Hume’s conservatism might well be called “empirical” conservatism. For him, it was a pre-Darwinian matter of one social “faction” or “party” versus another in the give and take of politics, believing that the more useful “orders and societies” will survive. For political and social conservatives, the need for strong social “factions” (e.g., families, churches, synagogues, schools, unions, trade associations, clubs) is great, because they are the only things that can withstand against a strong, centralized, rationalized, and armed jealous government. Social associations and institutions are important and effective because they have a history of habituation, familiarity, and respect. Any change in the institution will properly encounter resistance unless, and until, the proposed innovation has accumulated a similar body of habit and sentiment to enable the “adjustment.” It is, in short, custom, tradition, membership in a society, and not abstract reason, which gives a moral quality to human life.
Hume’s insistence that personal identity is formed in the crucible of personal history, that we know ourselves as we experience the world around us and our reaction to that world, can be a non-supernatural basis for the conservative view that we are what history makes us. The humanness of our condition can only be understood and appreciated in the environment of the “common life” of the individual person. Hume shows great sympathy for the “common” problems and relationships in the everyday life of the citizen, realizing that a structuring of society must consider the gradual historical deve-lopment of its citizenry to be legitimate. Politicians must be historians.

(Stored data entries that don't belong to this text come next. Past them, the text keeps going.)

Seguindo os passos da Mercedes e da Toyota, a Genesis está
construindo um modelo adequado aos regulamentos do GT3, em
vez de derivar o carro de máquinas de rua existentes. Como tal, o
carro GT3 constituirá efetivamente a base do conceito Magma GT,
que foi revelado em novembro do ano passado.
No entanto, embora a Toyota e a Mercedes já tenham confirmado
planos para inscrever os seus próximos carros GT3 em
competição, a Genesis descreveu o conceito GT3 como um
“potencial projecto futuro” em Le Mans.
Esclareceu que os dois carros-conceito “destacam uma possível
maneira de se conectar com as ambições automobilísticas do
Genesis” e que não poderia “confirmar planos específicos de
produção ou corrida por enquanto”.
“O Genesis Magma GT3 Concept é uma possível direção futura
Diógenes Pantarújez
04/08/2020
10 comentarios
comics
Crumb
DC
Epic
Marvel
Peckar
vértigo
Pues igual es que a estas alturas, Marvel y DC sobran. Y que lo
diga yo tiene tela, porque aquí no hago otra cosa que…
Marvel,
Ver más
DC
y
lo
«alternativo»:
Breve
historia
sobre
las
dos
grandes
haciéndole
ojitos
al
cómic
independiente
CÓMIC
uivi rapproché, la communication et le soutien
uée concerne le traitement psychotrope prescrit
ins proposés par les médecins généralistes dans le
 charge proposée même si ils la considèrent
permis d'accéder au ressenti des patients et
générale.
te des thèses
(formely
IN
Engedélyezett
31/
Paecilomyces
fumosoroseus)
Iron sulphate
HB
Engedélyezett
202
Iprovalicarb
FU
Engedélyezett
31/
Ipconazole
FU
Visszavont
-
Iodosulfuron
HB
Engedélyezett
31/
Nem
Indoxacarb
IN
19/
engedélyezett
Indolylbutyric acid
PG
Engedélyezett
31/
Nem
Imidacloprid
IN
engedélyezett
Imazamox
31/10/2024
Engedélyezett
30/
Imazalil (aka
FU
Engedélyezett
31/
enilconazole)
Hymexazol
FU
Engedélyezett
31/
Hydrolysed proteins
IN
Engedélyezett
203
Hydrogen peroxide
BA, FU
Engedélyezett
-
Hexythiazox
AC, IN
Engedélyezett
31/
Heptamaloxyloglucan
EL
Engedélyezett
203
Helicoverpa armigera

Conservatives are right to criticize abstract political rationalists for subverting social habits, traditions, and institutions. To sustain civilization, we must be able not only to distinguish between good and bad, but cultivate a disposition to do good rather than bad. While many conservatives like me look to Christian teaching for that guidance and disposition, we ought, in an increasingly secular age, to leave open the option of looking at the skeptic Hume. David Hume becomes relevant at this point because he stresses human historical experience as it has accrued through Judeo-Christianized custom, habit, and convention. He gives us a coherent philosophy of the traditional “common life”—one which might help us fashion a stable, free, and just society in which to flourish as a people, even in our changing and increasingly unjust world. As the Founding Father John Dickinson (1732-1808) wrote, “Experience must be our only guide. Reason may mislead us.”
Every generation of Americans needs to be reminded of the wisdom and perception of David Hume’s political ideas. It does not do us well to forget what the Founding Fathers knew. The stakes are huge. Forrest McDonald, in his “Foreword” to M.E. Bradford’s Original Intentions, quotes Daniel Webster as warning, “Hold on to your Constitution, for if the American Constitution shall fail there will be anarchy throughout the world.”